* [GIVEN ENTRIES]
....

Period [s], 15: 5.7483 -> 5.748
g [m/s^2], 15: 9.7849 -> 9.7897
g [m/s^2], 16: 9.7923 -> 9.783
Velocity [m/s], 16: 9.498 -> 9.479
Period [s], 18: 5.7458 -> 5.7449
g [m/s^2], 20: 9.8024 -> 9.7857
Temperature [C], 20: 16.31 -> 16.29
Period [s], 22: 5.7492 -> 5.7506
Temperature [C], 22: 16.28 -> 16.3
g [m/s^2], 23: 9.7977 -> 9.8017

....

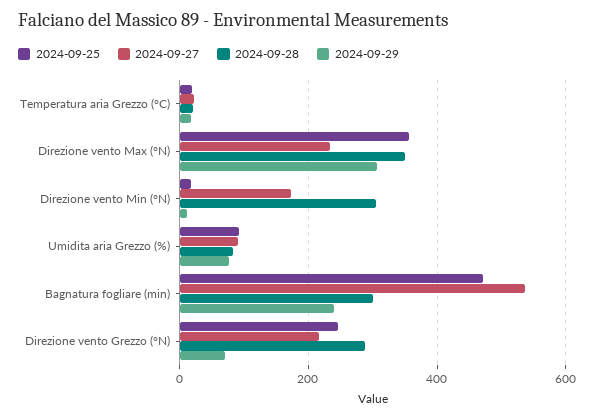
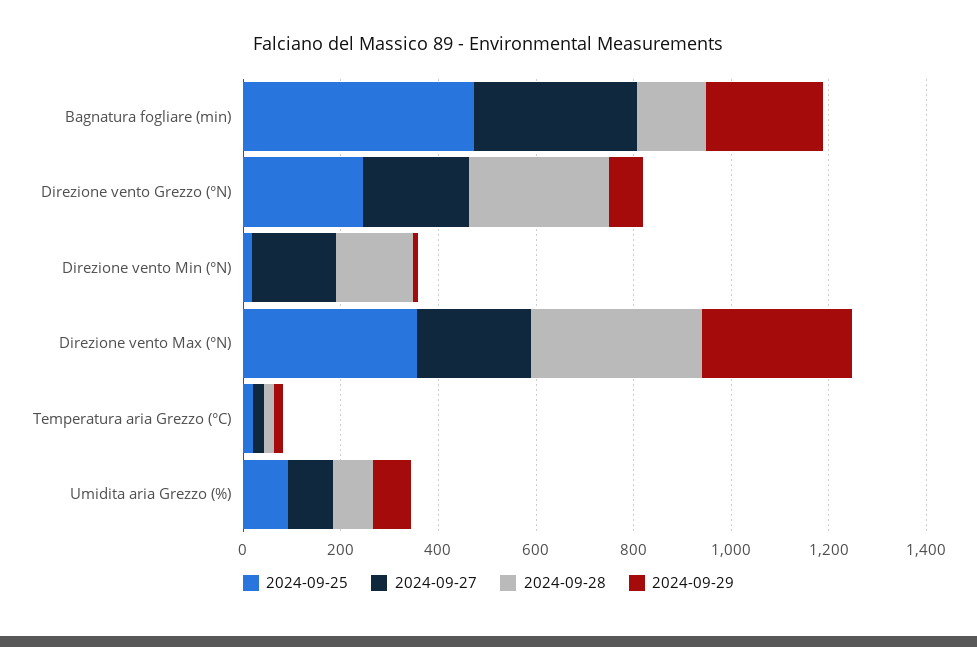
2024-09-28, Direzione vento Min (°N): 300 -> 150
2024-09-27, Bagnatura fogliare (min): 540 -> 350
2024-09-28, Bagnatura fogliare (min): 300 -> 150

....

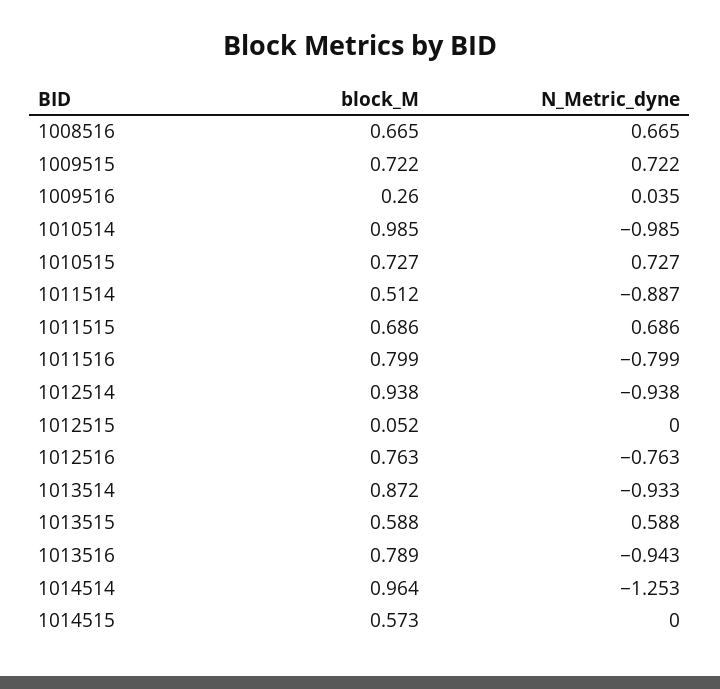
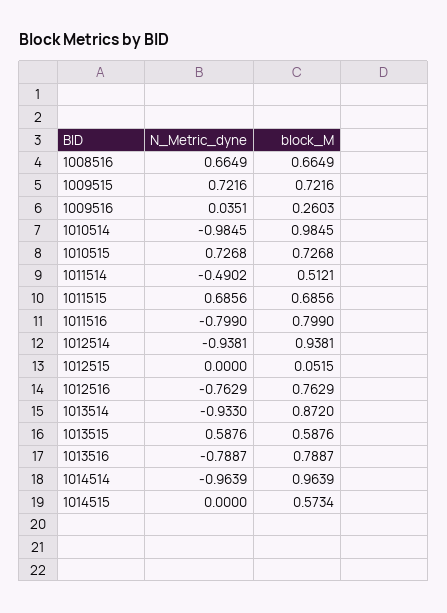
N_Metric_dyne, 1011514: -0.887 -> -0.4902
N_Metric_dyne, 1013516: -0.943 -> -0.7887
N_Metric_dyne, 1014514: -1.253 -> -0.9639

....

* [EXERCISE DESCRIPTION] Going back over the entries above, copy word for word every line from the one that has "Period [s], 15: 5.7483 -> 5.748" on through the one that has "g [m/s^2], 23: 9.7977 -> 9.8017".

* [RESPONSE TO THE TASK]
Period [s], 15: 5.7483 -> 5.748
g [m/s^2], 15: 9.7849 -> 9.7897
g [m/s^2], 16: 9.7923 -> 9.783
Velocity [m/s], 16: 9.498 -> 9.479
Period [s], 18: 5.7458 -> 5.7449
g [m/s^2], 20: 9.8024 -> 9.7857
Temperature [C], 20: 16.31 -> 16.29
Period [s], 22: 5.7492 -> 5.7506
Temperature [C], 22: 16.28 -> 16.3
g [m/s^2], 23: 9.7977 -> 9.8017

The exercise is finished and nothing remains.